Software development lifecycle
Every piece of software you use, from a simple mobile app to a complex enterprise system, went through a structured process before it reached you.
That process is called the software development lifecycle, or SDLC. Understanding it helps you see how software actually gets built, and why each phase matters.

Quality Assurance
What Is the Software Development Lifecycle?
The SDLC is a framework that defines the steps a development team follows to plan, create, test, and release software.
It gives teams a shared roadmap so everyone from developers to project managers works toward the same goals in the right order.

Phase 1: Planning and Requirements Gathering
Every successful software project starts with a clear plan.
In this phase, stakeholders define the project scope, identify goals, and assess feasibility.
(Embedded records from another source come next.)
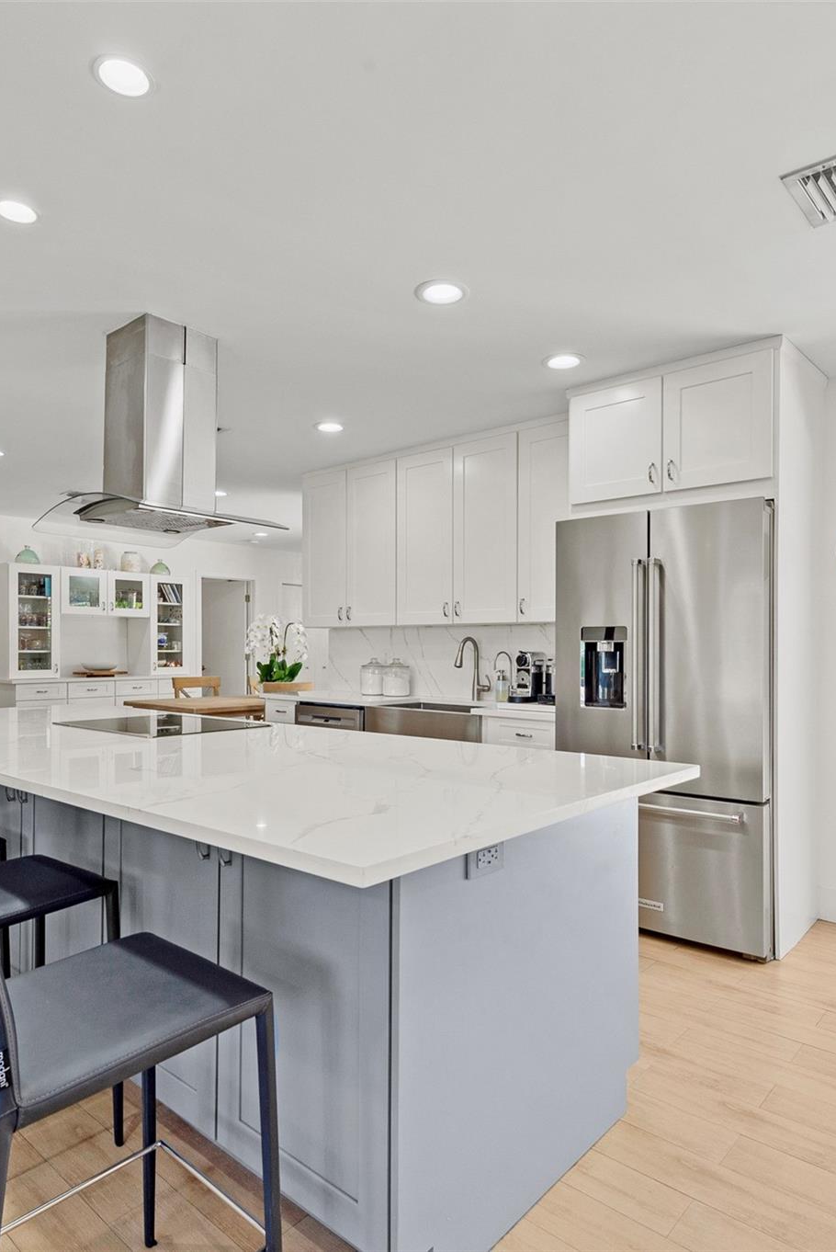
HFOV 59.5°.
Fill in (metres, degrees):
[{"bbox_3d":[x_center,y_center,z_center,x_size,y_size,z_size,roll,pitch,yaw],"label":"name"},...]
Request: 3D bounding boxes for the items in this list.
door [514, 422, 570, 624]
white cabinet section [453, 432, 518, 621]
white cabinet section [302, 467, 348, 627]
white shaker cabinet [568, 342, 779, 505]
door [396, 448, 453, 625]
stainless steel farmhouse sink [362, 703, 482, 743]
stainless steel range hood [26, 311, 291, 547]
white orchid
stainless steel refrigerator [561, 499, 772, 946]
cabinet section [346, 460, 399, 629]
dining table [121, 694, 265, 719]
[{"bbox_3d":[0.714,-0.542,3.853,0.432,1.050,0.025,-1,-2,40],"label":"door"},{"bbox_3d":[0.378,-0.536,4.167,0.455,1.054,0.030,-1,-2,41],"label":"white cabinet section"},{"bbox_3d":[-0.650,-0.526,5.075,0.464,1.076,0.030,-1,-2,41],"label":"white cabinet section"},{"bbox_3d":[1.265,-0.845,3.400,0.936,0.560,0.610,-1,-2,41],"label":"white shaker cabinet"},{"bbox_3d":[0.042,-0.533,4.463,0.433,1.049,0.025,-1,-2,40],"label":"door"},{"bbox_3d":[0.154,0.587,4.207,0.847,0.250,0.510,-1,-2,40],"label":"stainless steel farmhouse sink"},{"bbox_3d":[-1.021,-0.764,2.916,0.860,0.789,0.660,-1,-2,40],"label":"stainless steel range hood"},{"bbox_3d":[-0.976,0.162,5.030,0.360,0.490,0.330,-1,-2,41],"label":"white orchid"},{"bbox_3d":[1.183,0.410,3.291,0.899,1.778,0.732,-1,-2,41],"label":"stainless steel refrigerator"},{"bbox_3d":[-0.303,-0.529,4.769,0.462,1.068,0.030,-1,-2,41],"label":"cabinet section"},{"bbox_3d":[-1.300,0.992,6.181,0.960,0.750,1.920,-1,-2,41],"label":"dining table"}]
You figure out what needs to be built, who it’s for, and what resources are required before writing a single line of code.
Skipping this phase is one of the most common reasons software projects fail. Time spent here saves multiples of that later.
Phase 2: System Design
Once requirements are clear, the design phase translates them into a technical blueprint.
This covers architecture decisions, database structures, user interface logic, and the tools or platforms the team will use. A solid design phase catches problems before they become expensive to fix.
You’re not writing code yet. You’re building the map the developers will follow. The clearer this map, the smoother the build.
Phase 3: Development and Coding
This is where the actual software gets built.
Developers write code based on the design specifications, typically working in structured sprints or milestones. The more thorough the planning and design phases were, the more predictable this stage becomes.
Good development practices, like version control, code reviews, and modular architecture, make this phase easier to manage and maintain long term.
Phase 4: Testing and Quality Assurance
No software ships without testing, at least not intentionally.
In the testing phase, QA engineers and developers identify bugs, performance issues, and gaps between what was built and what was specified. This phase can include unit testing, integration testing, and user acceptance testing.
Finding problems here costs far less than finding them after launch.
Phase 5: Deployment and Maintenance
Once testing confirms the software is ready, it’s deployed to production where real users can access it.
Deployment can be a single release or a rolling rollout depending on the project. After launch, the maintenance phase begins, covering bug fixes, performance monitoring, and future updates that keep the software useful over time.